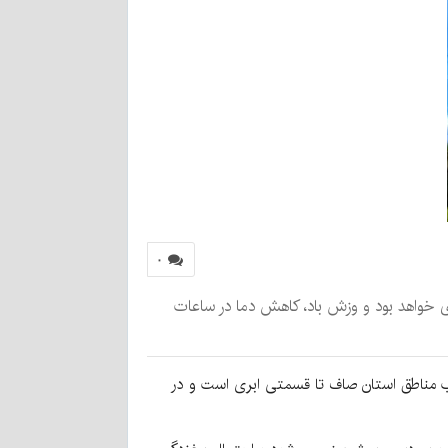
۰
یشتر مناطق استان صاف تا قسمتی ابری خواهد بود و وزش باد، کاهش دما در ساعات
لب مناطق استان صاف تا قسمتی ابری است و در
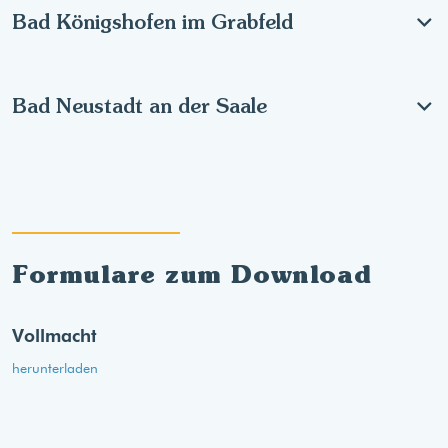
Bad Königshofen im Grabfeld
Bad Neustadt an der Saale
Formulare zum Download
Vollmacht
herunterladen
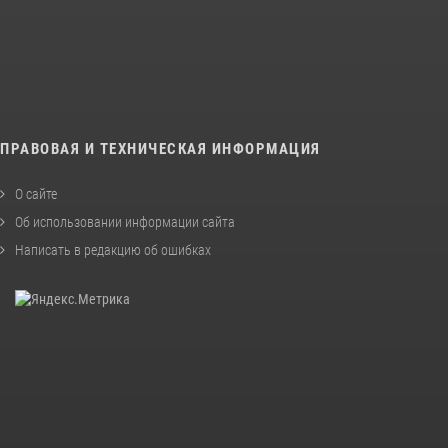
ПРАВОВАЯ И ТЕХНИЧЕСКАЯ ИНФОРМАЦИЯ
О сайте
Об использовании информации сайта
Написать в редакцию об ошибках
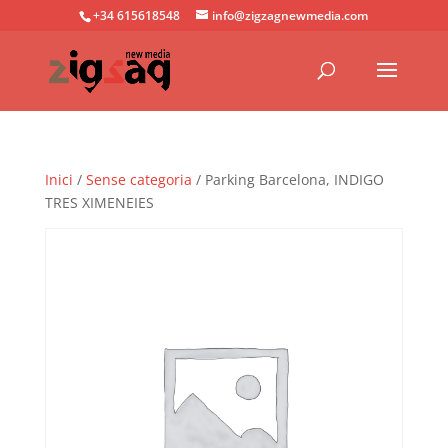
+34 615618548
info@zigzagnewmedia.com
Inici
/
Sense categoria
/ Parking Barcelona, INDIGO
TRES XIMENEIES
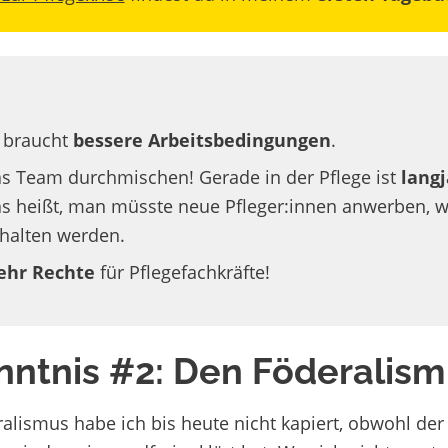
 braucht
bessere Arbeitsbedingungen
.
s Team durchmischen! Gerade in der Pflege ist
langj
s heißt, man müsste neue Pfleger:innen anwerben, w
halten werden.
hr Rechte
für Pflegefachkräfte!
nntnis #2: Den Föderalism
alismus habe ich bis heute nicht kapiert, obwohl 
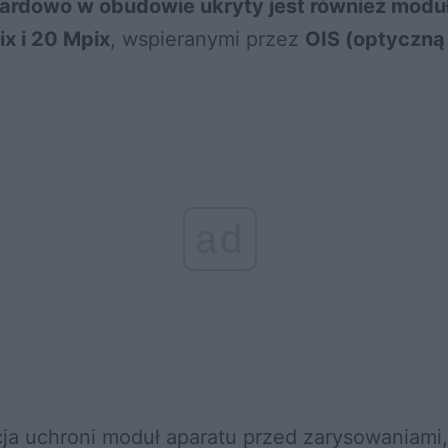
ardowo w obudowie ukryty jest również modu
ix i 20 Mpix
, wspieranymi przez
OIS (optyczną 
ad
cja uchroni moduł aparatu przed zarysowaniami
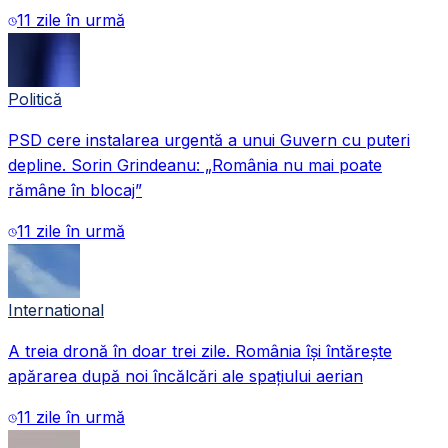
11 zile în urmă
Politică
PSD cere instalarea urgentă a unui Guvern cu puteri
depline. Sorin Grindeanu: „România nu mai poate
rămâne în blocaj”
11 zile în urmă
International
A treia dronă în doar trei zile. România își întărește
apărarea după noi încălcări ale spațiului aerian
11 zile în urmă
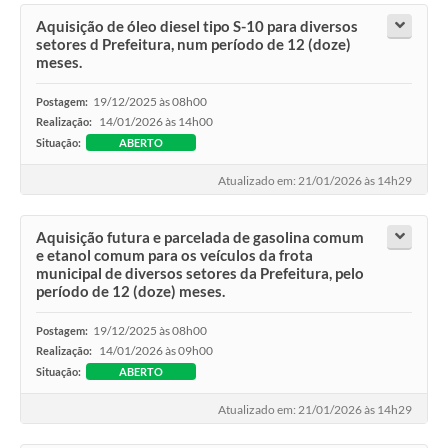
Aquisição de óleo diesel tipo S-10 para diversos
setores d Prefeitura, num período de 12 (doze)
meses.
19/12/2025 às 08h00
Postagem:
14/01/2026 às 14h00
Realização:
Situação:
ABERTO
Atualizado em: 21/01/2026 às 14h29
Aquisição futura e parcelada de gasolina comum
e etanol comum para os veículos da frota
municipal de diversos setores da Prefeitura, pelo
período de 12 (doze) meses.
19/12/2025 às 08h00
Postagem:
14/01/2026 às 09h00
Realização:
Situação:
ABERTO
Atualizado em: 21/01/2026 às 14h29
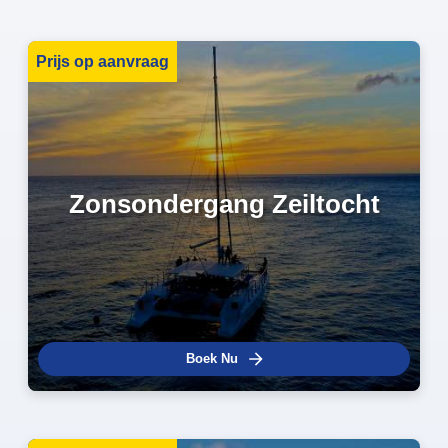
Prijs op aanvraag
Zonsondergang Zeiltocht
Boek Nu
########################################
Each line with "ابری" in it must be identified and copied from the material.

### Exercise output
یشتر مناطق استان صاف تا قسمتی ابری خواهد بود و وزش باد، کاهش دما در ساعات
لب مناطق استان صاف تا قسمتی ابری است و در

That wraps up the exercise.